Kuhnian Revolution In Progress?
Half a century ago, Kuhn pointed out in The Structure Of Scientific Revolutions, that when established paradigms are challenged by anomalies, scientists tend to defend the status quo until emerging evidence and theory render the status quo obsolete. The resulting friction can be bitter and destructive as Galileo, Ignaz Semmelweis, and others who challenged prevailing dogma found.

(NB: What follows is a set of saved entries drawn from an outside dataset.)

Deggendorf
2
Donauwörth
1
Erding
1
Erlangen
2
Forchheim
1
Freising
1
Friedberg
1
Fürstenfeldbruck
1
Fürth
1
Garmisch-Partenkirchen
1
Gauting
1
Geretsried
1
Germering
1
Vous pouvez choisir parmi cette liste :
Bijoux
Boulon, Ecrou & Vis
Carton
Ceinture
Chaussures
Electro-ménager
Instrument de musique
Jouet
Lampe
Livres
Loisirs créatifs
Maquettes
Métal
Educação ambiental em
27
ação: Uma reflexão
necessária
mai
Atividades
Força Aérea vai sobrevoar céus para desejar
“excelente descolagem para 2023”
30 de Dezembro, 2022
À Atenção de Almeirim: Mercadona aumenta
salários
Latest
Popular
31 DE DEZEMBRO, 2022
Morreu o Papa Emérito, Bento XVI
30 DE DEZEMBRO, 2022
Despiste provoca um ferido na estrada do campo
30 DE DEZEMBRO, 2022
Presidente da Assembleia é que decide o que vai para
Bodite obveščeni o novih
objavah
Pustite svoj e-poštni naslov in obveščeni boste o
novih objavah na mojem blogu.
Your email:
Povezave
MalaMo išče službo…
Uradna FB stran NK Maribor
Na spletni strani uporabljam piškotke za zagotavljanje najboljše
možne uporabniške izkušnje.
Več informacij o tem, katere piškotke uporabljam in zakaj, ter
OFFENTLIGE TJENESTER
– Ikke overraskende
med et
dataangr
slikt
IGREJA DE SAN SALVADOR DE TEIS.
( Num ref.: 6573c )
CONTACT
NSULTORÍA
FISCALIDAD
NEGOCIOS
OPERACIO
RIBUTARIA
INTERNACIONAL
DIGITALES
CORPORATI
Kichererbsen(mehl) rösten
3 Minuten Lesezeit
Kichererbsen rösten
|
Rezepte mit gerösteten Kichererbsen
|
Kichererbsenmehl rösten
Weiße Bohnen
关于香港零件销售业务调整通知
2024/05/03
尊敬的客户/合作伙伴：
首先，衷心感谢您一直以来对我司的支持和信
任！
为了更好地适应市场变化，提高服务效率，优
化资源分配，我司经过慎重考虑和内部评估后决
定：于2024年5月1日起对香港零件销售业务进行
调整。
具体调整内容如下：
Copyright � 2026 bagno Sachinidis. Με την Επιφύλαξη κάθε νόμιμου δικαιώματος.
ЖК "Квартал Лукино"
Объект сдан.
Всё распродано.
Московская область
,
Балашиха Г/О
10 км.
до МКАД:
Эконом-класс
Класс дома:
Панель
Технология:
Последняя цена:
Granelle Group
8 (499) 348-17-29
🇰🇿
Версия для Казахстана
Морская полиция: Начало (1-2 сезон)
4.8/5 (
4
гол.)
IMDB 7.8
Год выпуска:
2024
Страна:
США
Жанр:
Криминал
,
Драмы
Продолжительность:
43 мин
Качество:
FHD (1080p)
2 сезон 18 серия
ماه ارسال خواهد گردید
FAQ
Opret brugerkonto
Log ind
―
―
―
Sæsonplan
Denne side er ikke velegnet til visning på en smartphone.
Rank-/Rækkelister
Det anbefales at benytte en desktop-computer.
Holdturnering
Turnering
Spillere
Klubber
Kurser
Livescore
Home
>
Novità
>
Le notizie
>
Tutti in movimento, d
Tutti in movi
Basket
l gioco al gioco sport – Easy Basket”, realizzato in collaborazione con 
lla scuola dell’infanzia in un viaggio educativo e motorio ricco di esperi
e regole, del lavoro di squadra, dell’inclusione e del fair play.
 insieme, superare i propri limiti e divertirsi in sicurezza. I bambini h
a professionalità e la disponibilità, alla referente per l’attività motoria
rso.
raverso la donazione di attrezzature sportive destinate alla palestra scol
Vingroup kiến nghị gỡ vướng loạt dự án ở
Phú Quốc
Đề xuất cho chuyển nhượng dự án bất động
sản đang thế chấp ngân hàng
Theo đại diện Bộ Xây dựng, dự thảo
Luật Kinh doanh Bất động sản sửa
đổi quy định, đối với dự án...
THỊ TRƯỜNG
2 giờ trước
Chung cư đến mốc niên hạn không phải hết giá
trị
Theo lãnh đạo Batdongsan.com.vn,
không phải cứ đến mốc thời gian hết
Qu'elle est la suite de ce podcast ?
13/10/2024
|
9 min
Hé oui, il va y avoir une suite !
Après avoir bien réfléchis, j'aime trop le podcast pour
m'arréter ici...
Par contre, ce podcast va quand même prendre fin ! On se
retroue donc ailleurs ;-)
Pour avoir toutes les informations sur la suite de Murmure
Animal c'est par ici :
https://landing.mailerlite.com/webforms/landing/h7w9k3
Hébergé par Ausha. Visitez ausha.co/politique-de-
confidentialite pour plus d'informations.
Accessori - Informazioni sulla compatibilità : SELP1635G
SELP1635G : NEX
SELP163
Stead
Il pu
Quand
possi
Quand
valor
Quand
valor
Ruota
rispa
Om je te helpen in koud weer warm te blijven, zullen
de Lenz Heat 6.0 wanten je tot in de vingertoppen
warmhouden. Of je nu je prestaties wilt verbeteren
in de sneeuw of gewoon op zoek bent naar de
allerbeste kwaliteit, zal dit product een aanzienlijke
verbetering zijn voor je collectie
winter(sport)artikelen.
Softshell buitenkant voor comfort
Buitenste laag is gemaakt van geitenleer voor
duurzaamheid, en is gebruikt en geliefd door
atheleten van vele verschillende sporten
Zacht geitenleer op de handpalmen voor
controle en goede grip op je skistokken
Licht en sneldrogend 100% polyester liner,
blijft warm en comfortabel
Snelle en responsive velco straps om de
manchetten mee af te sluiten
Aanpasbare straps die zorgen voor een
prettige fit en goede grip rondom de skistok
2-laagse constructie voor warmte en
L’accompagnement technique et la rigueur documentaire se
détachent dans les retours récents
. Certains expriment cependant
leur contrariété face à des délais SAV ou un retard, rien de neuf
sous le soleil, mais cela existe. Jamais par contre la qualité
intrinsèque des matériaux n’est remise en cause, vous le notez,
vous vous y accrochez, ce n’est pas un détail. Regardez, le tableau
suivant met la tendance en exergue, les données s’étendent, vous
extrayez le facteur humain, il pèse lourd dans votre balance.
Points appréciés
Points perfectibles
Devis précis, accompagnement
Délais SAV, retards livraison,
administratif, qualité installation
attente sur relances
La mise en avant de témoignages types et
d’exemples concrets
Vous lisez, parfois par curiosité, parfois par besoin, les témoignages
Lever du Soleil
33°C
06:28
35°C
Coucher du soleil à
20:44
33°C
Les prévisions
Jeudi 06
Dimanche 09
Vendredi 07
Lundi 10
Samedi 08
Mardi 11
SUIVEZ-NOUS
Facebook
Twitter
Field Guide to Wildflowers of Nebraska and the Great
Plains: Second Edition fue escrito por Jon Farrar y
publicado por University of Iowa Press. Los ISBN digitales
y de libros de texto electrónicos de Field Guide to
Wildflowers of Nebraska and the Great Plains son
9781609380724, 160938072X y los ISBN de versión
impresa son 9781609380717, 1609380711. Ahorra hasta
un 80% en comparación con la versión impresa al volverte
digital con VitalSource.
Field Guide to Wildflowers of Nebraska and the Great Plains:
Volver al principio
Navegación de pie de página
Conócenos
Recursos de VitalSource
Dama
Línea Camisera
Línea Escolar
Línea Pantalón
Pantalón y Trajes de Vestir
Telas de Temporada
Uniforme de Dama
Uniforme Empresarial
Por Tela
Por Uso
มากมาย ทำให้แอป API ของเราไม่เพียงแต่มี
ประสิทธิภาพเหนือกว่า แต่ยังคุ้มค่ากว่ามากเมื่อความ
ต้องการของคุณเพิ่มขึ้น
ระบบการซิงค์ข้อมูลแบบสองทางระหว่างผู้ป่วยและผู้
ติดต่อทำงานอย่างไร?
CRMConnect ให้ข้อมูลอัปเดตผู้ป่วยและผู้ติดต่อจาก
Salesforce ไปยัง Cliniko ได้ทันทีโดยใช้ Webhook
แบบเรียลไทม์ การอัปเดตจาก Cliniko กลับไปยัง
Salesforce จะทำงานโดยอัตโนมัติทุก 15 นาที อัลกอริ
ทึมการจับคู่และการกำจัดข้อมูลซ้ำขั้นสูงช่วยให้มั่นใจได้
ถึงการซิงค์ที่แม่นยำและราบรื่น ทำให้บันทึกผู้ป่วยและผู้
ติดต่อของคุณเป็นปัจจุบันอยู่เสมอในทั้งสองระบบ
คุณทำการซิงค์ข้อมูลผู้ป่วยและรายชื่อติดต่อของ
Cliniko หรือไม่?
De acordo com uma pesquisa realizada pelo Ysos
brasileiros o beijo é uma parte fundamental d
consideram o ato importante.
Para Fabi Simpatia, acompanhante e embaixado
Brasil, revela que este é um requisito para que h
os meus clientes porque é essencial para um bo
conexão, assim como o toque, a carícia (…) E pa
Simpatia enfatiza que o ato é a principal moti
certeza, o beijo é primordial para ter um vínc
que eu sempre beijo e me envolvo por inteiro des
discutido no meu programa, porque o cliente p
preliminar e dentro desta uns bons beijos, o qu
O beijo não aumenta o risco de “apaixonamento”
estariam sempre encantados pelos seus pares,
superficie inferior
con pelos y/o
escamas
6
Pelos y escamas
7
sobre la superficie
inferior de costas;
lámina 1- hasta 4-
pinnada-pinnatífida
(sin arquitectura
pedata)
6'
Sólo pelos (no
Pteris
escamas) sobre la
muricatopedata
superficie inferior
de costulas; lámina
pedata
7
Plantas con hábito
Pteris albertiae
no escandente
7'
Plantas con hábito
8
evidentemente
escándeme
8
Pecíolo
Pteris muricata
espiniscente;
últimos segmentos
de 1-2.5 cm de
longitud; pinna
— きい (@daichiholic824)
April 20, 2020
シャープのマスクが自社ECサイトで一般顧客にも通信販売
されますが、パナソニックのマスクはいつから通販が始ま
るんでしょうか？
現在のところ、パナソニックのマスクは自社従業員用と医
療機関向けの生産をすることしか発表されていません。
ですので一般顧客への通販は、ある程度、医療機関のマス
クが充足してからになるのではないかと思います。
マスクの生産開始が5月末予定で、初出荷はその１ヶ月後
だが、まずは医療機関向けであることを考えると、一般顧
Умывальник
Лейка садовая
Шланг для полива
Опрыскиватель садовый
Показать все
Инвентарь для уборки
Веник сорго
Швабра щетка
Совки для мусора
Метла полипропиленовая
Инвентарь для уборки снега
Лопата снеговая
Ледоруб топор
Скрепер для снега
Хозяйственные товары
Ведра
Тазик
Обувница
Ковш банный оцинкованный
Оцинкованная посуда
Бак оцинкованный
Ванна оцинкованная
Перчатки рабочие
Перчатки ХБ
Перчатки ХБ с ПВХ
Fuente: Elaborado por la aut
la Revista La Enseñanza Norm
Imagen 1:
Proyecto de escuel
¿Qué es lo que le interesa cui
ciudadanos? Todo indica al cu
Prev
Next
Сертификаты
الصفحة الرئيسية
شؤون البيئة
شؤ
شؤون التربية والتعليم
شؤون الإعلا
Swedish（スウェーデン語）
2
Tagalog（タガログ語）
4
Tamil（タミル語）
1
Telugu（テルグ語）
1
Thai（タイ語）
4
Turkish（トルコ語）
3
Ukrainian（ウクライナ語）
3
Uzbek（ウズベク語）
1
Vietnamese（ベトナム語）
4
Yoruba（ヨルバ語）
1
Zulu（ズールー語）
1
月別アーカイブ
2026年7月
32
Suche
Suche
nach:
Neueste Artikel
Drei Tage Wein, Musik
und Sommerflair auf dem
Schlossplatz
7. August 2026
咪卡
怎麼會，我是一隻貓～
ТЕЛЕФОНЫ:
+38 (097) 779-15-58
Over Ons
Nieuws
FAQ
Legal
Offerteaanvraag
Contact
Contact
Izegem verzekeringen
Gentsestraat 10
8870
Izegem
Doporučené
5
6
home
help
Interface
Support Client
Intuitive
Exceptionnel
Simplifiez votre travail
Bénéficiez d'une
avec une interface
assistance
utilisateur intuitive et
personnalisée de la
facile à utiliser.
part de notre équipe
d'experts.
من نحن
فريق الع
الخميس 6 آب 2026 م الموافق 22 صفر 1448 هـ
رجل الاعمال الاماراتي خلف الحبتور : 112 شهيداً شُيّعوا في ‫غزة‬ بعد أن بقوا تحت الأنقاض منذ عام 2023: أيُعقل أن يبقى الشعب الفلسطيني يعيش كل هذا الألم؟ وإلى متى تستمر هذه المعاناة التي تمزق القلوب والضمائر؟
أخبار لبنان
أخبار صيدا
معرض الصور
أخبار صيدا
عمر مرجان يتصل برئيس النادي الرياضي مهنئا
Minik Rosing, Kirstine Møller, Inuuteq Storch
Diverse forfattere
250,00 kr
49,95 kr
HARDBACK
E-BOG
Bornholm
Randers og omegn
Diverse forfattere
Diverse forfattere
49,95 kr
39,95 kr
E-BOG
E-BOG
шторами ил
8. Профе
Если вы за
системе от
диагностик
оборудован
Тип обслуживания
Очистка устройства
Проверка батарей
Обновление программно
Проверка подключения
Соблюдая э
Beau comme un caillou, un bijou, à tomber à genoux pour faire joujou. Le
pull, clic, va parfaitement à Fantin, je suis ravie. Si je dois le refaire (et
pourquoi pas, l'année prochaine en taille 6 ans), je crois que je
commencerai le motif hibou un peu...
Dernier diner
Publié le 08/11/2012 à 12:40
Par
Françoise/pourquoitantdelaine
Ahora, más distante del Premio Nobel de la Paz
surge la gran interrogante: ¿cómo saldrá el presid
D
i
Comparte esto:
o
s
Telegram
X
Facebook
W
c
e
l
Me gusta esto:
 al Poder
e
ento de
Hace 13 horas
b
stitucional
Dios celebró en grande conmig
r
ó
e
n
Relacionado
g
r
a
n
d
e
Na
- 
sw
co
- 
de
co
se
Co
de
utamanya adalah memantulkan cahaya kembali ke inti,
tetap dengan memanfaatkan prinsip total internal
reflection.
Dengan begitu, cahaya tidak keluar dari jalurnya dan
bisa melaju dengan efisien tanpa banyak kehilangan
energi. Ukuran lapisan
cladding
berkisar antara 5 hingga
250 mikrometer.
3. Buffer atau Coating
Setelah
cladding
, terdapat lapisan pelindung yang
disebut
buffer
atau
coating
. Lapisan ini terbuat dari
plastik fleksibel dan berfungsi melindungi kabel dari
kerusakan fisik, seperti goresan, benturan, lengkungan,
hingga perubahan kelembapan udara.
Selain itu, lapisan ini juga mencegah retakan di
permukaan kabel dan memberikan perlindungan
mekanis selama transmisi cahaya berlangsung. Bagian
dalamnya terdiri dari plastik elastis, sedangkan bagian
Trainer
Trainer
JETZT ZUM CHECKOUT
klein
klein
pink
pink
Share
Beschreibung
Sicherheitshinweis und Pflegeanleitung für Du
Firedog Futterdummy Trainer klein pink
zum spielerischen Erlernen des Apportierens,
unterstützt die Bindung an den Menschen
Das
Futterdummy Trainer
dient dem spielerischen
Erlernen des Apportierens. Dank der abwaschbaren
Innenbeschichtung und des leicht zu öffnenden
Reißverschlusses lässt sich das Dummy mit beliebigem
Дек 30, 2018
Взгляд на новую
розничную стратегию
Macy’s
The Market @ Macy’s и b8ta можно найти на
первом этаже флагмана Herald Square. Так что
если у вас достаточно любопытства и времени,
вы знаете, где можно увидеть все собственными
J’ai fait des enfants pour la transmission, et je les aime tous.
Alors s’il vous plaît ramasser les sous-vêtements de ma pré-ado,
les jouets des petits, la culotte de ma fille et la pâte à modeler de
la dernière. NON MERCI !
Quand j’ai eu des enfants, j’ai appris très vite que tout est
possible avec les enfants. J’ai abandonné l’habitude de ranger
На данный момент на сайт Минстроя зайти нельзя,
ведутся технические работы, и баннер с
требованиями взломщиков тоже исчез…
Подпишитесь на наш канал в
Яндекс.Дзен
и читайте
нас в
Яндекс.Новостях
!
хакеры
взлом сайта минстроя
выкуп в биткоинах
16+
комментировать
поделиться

Hilton notes that one strategy of the defenders of the “hypersexual disorder” model is to demand a higher—or rather, impossible—standard of proof for sexual behaviors than has been required for defining addiction to other behaviors and substances. For example, one defender declared that for “pornography to be labeled addictive, we would have to prospectively addict one cohort of children, protect another, functionally scan both cohorts before and after, and compare behavioral outcomes.” Of course, ethical considerations forbid such a study, so it will never happen. Yet we all accept that tobacco and other substances are addictive without prospective, child-based studies.
Hopefully such transparent tactics will fade as the mainstream learns to “see addiction, whether to smoking, cocaine, or sex, through the lens of the neural receptor and subsequent neuroplastic change, and not solely from a behavioral perspective.”